Point being, others were catching them at the same time. The water
yesterday was the clearest that I have seen in weeks. Kind of a cold,
cloudy, and rainy day. I'm suspect that the lack of sun kept the bloom
from darkening during the day. Also, the current was ripping faster than
I (or Judd) have ever seen it. No explanation as the amount of rain we
received could not have amounted to .01 inch. They must have the dam
screaming up at Kenora.

With the cooler weather, I spent yesterday morning digging my 10" Jakes,
and Depth Raiders out of mothballs, and getting them into shape for the
upcoming trolling season. Kind of a "Spring Training Season". Getting
goose bumps (Wood, for you adults) just thinking about it.
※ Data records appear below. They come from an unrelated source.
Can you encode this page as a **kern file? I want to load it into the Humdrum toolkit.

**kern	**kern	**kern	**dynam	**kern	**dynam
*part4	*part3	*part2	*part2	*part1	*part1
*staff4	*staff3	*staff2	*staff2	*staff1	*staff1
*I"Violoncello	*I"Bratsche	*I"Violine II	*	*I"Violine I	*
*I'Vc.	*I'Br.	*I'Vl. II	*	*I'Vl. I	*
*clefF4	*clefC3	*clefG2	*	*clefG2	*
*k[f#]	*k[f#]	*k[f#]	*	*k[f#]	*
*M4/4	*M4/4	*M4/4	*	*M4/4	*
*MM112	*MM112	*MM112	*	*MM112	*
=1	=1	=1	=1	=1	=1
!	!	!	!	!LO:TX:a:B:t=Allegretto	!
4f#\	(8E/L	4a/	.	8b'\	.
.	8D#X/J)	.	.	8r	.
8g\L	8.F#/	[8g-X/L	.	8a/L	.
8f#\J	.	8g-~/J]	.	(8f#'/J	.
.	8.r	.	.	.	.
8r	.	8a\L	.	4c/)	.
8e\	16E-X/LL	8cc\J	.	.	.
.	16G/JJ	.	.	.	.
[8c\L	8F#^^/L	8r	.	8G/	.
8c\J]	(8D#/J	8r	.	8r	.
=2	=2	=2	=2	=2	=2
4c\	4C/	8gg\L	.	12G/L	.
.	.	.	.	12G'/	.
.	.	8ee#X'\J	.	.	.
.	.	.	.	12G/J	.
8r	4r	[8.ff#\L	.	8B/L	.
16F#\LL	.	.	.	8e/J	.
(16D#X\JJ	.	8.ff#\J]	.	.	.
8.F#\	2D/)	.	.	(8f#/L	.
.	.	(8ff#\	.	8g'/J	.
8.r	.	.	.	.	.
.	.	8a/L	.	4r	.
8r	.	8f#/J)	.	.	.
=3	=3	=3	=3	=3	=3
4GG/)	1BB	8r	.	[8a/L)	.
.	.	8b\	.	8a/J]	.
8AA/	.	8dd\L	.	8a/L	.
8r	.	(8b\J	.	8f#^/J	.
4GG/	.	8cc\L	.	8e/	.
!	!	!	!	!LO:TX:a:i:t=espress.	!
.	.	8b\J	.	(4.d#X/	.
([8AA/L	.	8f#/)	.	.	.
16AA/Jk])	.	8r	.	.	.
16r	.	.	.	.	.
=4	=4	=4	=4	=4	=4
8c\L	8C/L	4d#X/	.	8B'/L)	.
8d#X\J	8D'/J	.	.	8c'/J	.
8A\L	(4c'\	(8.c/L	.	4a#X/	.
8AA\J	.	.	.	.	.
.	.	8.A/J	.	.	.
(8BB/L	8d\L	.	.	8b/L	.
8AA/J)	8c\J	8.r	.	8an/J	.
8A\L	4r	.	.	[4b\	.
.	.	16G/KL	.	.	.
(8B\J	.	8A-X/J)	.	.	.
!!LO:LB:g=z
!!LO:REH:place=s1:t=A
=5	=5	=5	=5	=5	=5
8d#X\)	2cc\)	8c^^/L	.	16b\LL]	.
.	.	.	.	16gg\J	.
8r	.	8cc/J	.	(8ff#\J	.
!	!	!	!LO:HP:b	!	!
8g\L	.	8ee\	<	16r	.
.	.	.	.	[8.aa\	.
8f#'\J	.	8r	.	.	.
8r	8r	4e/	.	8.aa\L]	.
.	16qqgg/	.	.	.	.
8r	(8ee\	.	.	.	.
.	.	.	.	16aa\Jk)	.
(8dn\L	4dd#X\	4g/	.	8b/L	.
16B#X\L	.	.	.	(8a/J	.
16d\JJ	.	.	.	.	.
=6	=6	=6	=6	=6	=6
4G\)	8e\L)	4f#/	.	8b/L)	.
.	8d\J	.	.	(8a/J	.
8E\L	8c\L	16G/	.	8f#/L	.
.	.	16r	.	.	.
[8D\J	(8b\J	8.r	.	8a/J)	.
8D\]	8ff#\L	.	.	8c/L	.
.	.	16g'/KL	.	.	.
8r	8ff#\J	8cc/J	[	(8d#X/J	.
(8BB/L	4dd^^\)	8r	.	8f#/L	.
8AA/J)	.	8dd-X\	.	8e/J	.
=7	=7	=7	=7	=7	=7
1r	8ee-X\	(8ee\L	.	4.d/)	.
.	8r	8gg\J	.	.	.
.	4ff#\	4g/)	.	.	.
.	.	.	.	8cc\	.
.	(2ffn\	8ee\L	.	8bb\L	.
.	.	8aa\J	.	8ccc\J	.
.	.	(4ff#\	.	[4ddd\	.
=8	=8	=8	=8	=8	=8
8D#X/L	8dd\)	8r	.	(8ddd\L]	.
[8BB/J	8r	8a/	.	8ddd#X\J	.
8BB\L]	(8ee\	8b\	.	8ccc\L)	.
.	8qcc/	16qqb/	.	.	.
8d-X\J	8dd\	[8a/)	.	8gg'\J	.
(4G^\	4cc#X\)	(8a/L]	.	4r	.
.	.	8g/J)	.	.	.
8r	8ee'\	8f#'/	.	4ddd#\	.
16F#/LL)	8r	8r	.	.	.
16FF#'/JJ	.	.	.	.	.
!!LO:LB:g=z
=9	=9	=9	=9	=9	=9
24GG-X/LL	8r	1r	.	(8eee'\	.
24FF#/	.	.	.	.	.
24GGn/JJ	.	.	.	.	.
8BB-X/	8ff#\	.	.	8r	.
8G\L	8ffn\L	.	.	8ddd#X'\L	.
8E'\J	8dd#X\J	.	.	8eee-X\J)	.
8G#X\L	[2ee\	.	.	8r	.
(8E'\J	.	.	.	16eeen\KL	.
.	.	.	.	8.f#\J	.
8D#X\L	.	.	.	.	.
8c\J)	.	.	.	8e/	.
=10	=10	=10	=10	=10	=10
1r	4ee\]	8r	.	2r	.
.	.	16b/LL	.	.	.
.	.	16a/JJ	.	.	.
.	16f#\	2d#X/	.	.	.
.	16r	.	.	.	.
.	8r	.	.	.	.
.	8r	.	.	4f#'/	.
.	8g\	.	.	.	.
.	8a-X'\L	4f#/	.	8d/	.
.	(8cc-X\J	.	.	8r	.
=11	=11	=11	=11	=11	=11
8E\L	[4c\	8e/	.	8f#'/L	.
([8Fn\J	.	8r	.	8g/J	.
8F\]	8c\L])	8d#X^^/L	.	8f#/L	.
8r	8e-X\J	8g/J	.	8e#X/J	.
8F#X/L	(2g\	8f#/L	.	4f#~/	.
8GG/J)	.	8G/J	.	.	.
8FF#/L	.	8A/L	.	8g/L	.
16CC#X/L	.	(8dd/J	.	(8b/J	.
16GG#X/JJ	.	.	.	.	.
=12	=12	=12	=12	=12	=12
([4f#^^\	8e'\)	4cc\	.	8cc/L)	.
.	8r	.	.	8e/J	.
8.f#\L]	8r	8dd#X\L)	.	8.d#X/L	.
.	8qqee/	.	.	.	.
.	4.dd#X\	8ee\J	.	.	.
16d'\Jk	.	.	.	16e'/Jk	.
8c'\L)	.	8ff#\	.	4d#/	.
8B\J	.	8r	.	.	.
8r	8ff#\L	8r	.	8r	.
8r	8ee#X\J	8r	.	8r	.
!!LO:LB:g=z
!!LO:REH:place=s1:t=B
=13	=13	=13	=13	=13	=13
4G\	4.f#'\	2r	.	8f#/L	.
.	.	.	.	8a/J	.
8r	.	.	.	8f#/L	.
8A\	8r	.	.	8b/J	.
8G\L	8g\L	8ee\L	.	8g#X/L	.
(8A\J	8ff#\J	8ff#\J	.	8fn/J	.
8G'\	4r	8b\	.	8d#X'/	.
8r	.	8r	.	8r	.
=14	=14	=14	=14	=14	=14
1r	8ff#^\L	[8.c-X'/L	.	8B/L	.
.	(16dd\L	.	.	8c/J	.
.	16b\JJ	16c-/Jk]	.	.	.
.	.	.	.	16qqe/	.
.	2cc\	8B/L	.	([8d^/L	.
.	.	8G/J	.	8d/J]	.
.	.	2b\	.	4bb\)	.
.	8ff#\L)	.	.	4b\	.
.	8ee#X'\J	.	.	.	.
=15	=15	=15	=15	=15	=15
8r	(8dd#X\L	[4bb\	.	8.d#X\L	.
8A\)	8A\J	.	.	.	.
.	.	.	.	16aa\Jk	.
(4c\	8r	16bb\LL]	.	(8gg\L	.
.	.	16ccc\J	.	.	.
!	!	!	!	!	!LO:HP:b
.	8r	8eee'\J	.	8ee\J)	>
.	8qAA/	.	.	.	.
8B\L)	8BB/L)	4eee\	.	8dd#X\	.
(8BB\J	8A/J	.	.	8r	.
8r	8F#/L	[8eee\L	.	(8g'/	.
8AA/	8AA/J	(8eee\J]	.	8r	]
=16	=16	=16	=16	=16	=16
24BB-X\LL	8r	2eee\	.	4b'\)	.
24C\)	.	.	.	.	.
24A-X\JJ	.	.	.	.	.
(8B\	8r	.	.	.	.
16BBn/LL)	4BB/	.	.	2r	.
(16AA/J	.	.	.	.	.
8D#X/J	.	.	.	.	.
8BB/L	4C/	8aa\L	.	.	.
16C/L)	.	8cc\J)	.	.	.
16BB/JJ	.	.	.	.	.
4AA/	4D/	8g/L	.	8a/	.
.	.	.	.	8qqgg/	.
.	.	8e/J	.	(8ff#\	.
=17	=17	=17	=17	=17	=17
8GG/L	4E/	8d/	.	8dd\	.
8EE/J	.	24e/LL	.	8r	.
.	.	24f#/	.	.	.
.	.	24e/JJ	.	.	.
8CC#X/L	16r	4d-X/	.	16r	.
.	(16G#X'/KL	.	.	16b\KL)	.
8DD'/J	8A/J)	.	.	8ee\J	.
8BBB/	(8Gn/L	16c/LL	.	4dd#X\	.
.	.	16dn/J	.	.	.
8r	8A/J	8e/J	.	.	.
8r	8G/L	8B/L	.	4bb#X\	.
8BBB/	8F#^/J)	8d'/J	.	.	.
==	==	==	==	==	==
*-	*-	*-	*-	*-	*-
Walleye fishing for the week was awesome. Jigging crawler bits at 25-40
off of the deeper north reefs was very productive. Lots of jumbo perch
as well. Fished the reefs in Deep Water Bay a bit on Thursday, and did
surprising well. Bigger (but fewer) fish being caught, up to 26 inches.

. Awesome Week!

Frank Walsh


I sure wish I was doing this report last Monday when I should have. We

have had a tough week since then. A constant battering of cold fronts,
wind, and bloom have made fishing tough towards the end of the week.
Water temperatures have been dropping, and are hovering around 70

Looking at the bright spots, we had three nice fish caught last week. A
52" by Brian Whyte, and a 54" by Jim Laverne. Both from the Rockford
area. Jim is also the guy that nabbed the 49 incher, that made the last
report. The scary part is that all three of these fish came from within
a mile of camp. Oh... the third fish was a 48 ", caught by some lame
guide out of here. All the fish, as well as some BIG, Near Misses, came
off of a black Top Raider. The 54" came off a chartreuse/black home-made
tandem. Fishing at the earlier part of the week was tolerable, with a
number of two fish per boat days, but again got real tough at the end of
the week. The team of Ken Cress and Steve Crook were also able to squeak
out a few (low 40 inch) fish, when others were running for the dock with
their tail between their legs. Stable weather should straighten this out
though. Great bucktail  productivity (early in the week when the fish
were more active) came from Blackburn Tackle's chartreuse/black tail
with a french blade.

Walleye fishing was very good, but suffered the same wind problems. Not
so much the fish activity, but finding sheltered reefs that held active
fish. We has very good reef fishing surrounding the Skeet Island area.
Nothing big, but lots of nice 15-20 inch fish. We also did well jigging
the weed lines. This was more of a by-product of seeking shelter from
the wind, but was a blast. Bloom in the Tug Channel made weed line
fishing difficult there. Bloom does not affect reef fishing, but sure
reduces productivity when fishing weed lines.

laverne54j.jpg (85775 bytes) (click to enlarge)
Picture this week is of Jim Laverne with his 54 inch fish. I think Jim
is the first guy to have back to back photos. Great week Jim!